#### [WORK REQUIRED]
Transcribe each line below verbatim; pictures excluded.

GIVEN DATA below:

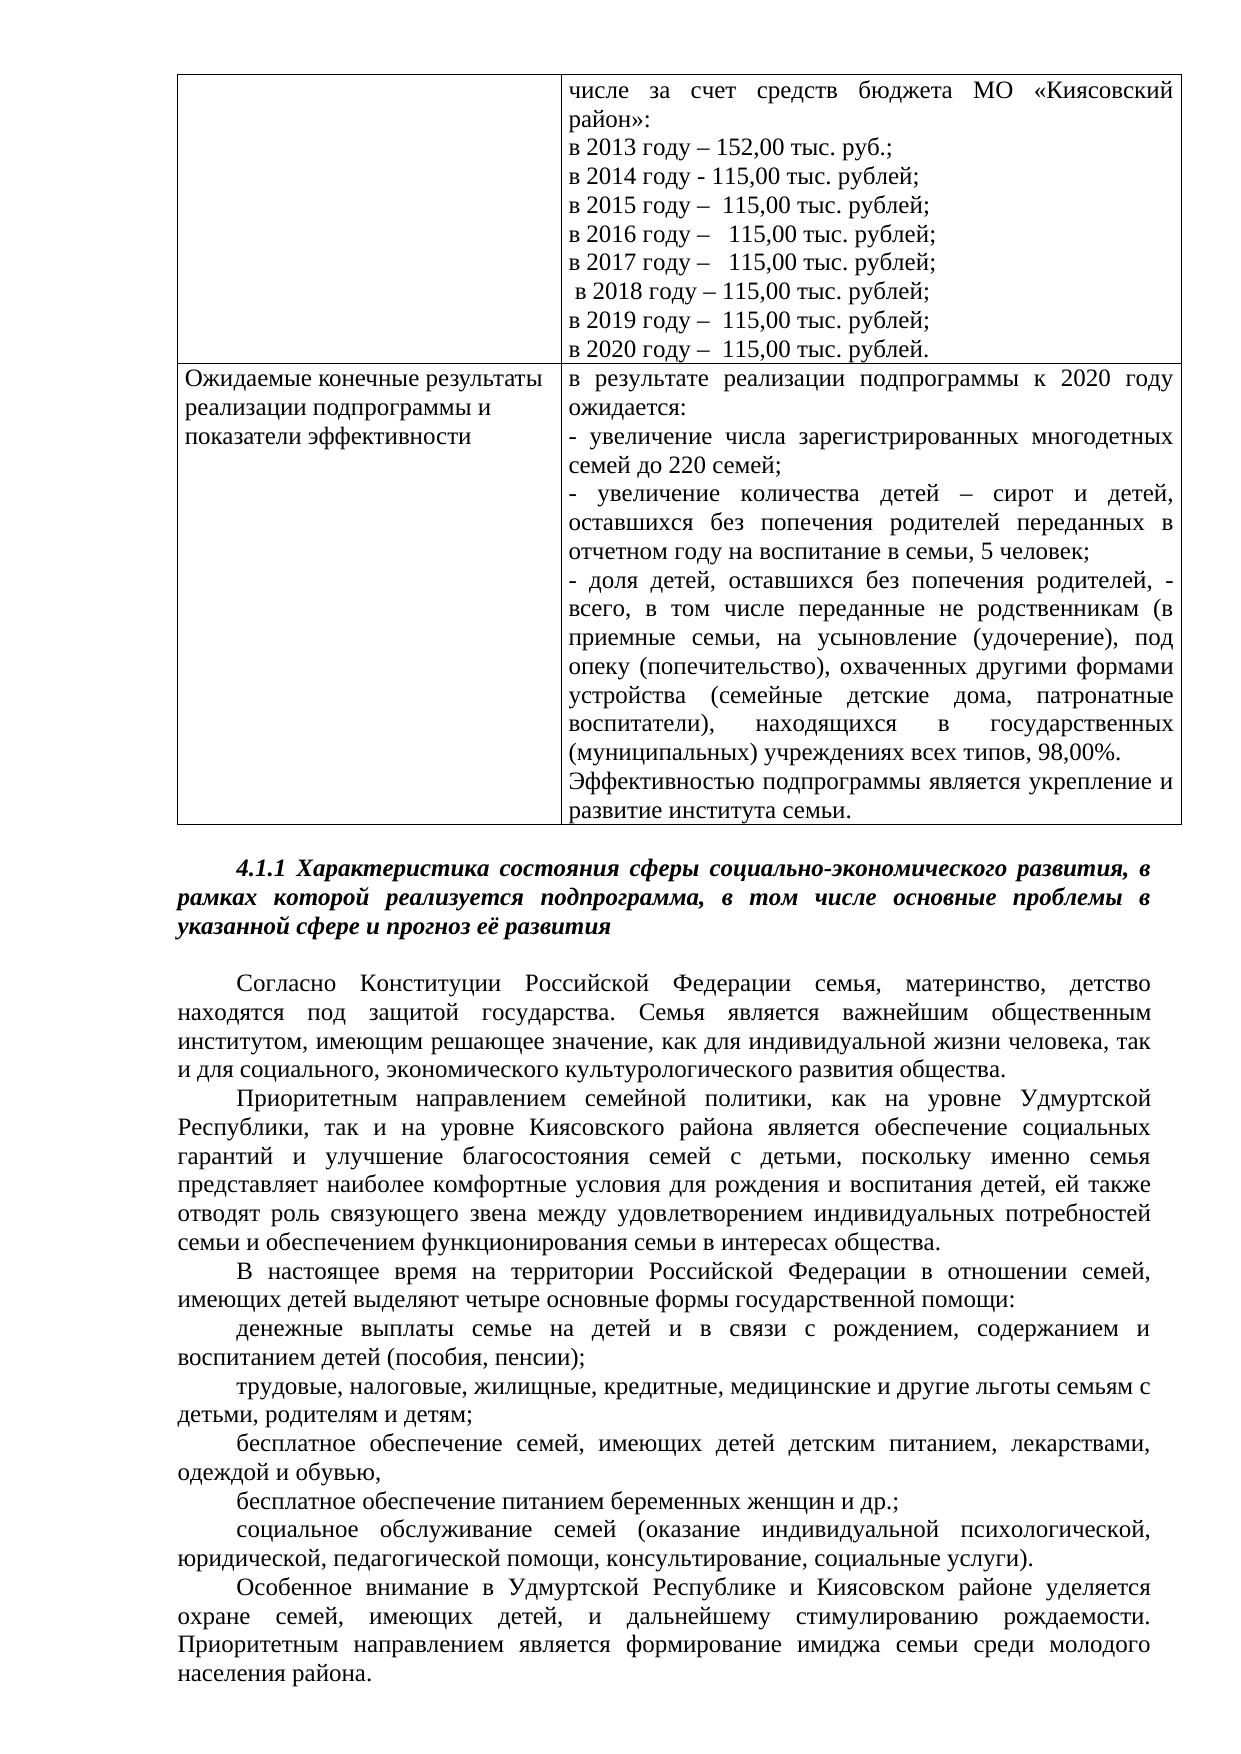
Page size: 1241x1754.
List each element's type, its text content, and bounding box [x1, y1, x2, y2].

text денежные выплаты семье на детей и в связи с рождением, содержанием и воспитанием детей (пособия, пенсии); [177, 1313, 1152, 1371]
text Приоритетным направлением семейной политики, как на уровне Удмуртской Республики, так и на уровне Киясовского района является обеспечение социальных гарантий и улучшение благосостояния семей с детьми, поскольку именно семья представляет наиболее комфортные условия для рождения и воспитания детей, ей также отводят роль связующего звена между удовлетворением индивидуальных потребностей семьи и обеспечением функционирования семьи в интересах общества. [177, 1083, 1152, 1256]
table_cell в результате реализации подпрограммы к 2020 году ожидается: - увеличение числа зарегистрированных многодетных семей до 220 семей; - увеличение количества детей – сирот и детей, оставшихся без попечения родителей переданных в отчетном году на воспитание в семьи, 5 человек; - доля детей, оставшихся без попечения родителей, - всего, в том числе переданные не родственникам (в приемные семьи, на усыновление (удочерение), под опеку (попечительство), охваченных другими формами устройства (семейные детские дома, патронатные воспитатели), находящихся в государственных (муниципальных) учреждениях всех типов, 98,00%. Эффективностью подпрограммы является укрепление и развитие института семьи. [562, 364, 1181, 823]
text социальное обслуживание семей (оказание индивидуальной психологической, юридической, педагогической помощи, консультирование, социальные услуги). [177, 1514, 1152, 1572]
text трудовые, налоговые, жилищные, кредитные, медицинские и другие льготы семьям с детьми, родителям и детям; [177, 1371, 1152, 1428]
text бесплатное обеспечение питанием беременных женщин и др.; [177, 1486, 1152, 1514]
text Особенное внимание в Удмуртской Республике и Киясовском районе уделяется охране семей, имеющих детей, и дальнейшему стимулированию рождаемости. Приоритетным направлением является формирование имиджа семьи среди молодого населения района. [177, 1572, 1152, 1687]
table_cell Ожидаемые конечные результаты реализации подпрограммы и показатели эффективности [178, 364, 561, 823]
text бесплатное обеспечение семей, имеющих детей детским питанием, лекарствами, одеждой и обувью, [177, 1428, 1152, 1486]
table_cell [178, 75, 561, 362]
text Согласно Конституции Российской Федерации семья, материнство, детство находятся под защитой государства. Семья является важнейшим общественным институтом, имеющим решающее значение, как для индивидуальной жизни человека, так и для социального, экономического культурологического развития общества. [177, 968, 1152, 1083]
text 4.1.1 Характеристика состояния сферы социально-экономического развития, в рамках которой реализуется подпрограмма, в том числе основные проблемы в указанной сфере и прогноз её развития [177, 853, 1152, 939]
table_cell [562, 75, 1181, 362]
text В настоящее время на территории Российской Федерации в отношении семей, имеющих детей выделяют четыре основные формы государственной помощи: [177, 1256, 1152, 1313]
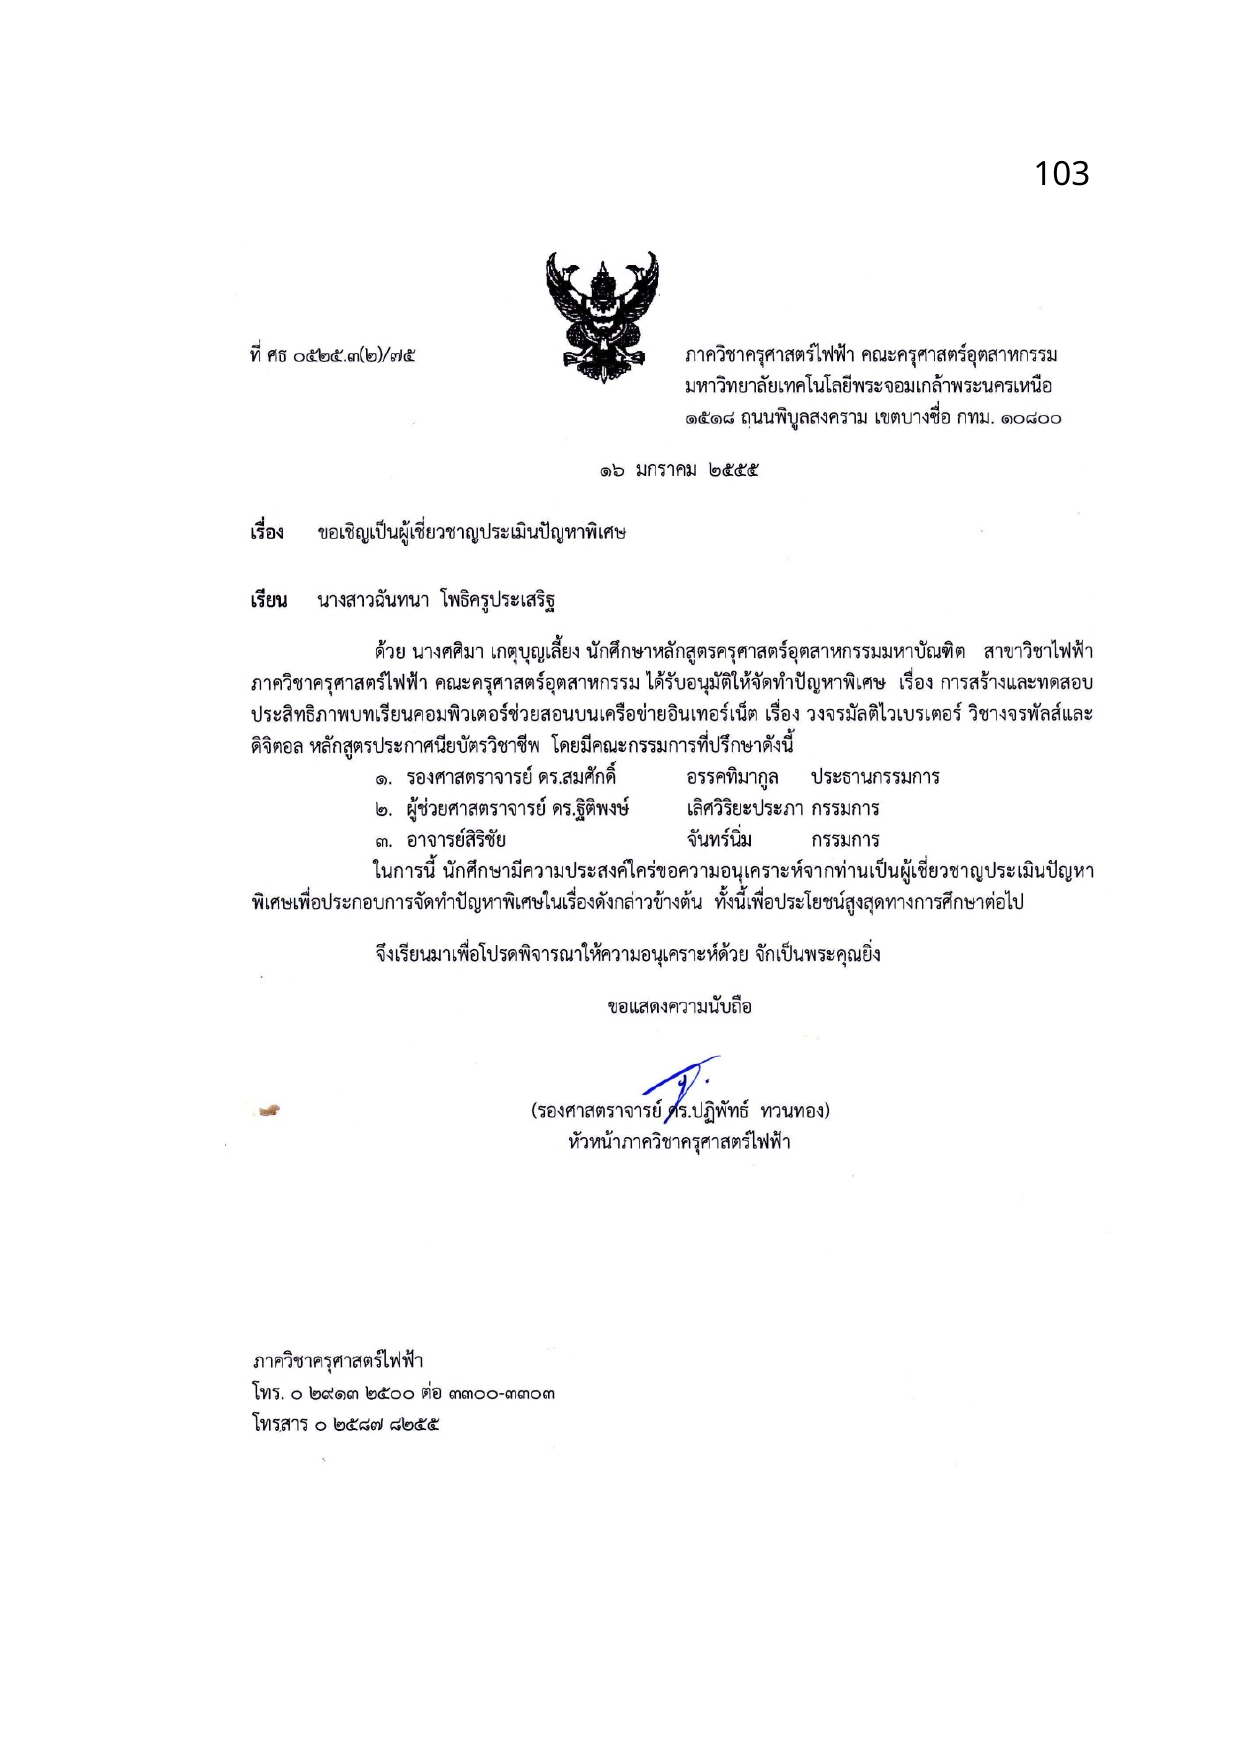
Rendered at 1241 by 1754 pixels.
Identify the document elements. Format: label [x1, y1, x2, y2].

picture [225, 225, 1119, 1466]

End of GIVEN DATA.

#### [EXPECTED ANSWER]
Page size: 1241x1754.
List each element's type, its text content, and bounding box [x1, y1, x2, y2].

text денежные выплаты семье на детей и в связи с рождением, содержанием и воспитанием детей (пособия, пенсии); [177, 1313, 1152, 1371]
text Приоритетным направлением семейной политики, как на уровне Удмуртской Республики, так и на уровне Киясовского района является обеспечение социальных гарантий и улучшение благосостояния семей с детьми, поскольку именно семья представляет наиболее комфортные условия для рождения и воспитания детей, ей также отводят роль связующего звена между удовлетворением индивидуальных потребностей семьи и обеспечением функционирования семьи в интересах общества. [177, 1083, 1152, 1256]
table_cell в результате реализации подпрограммы к 2020 году ожидается: - увеличение числа зарегистрированных многодетных семей до 220 семей; - увеличение количества детей – сирот и детей, оставшихся без попечения родителей переданных в отчетном году на воспитание в семьи, 5 человек; - доля детей, оставшихся без попечения родителей, - всего, в том числе переданные не родственникам (в приемные семьи, на усыновление (удочерение), под опеку (попечительство), охваченных другими формами устройства (семейные детские дома, патронатные воспитатели), находящихся в государственных (муниципальных) учреждениях всех типов, 98,00%. Эффективностью подпрограммы является укрепление и развитие института семьи. [562, 364, 1181, 823]
text социальное обслуживание семей (оказание индивидуальной психологической, юридической, педагогической помощи, консультирование, социальные услуги). [177, 1514, 1152, 1572]
text трудовые, налоговые, жилищные, кредитные, медицинские и другие льготы семьям с детьми, родителям и детям; [177, 1371, 1152, 1428]
text бесплатное обеспечение питанием беременных женщин и др.; [177, 1486, 1152, 1514]
text Особенное внимание в Удмуртской Республике и Киясовском районе уделяется охране семей, имеющих детей, и дальнейшему стимулированию рождаемости. Приоритетным направлением является формирование имиджа семьи среди молодого населения района. [177, 1572, 1152, 1687]
table_cell Ожидаемые конечные результаты реализации подпрограммы и показатели эффективности [178, 364, 561, 823]
text бесплатное обеспечение семей, имеющих детей детским питанием, лекарствами, одеждой и обувью, [177, 1428, 1152, 1486]
table_cell [178, 75, 561, 362]
text Согласно Конституции Российской Федерации семья, материнство, детство находятся под защитой государства. Семья является важнейшим общественным институтом, имеющим решающее значение, как для индивидуальной жизни человека, так и для социального, экономического культурологического развития общества. [177, 968, 1152, 1083]
text 4.1.1 Характеристика состояния сферы социально-экономического развития, в рамках которой реализуется подпрограмма, в том числе основные проблемы в указанной сфере и прогноз её развития [177, 853, 1152, 939]
table_cell [562, 75, 1181, 362]
text В настоящее время на территории Российской Федерации в отношении семей, имеющих детей выделяют четыре основные формы государственной помощи: [177, 1256, 1152, 1313]
Rendered at 1241 by 1754 pixels.
Identify the document elements. Format: label [x1, y1, x2, y2].

picture [225, 225, 1119, 1466]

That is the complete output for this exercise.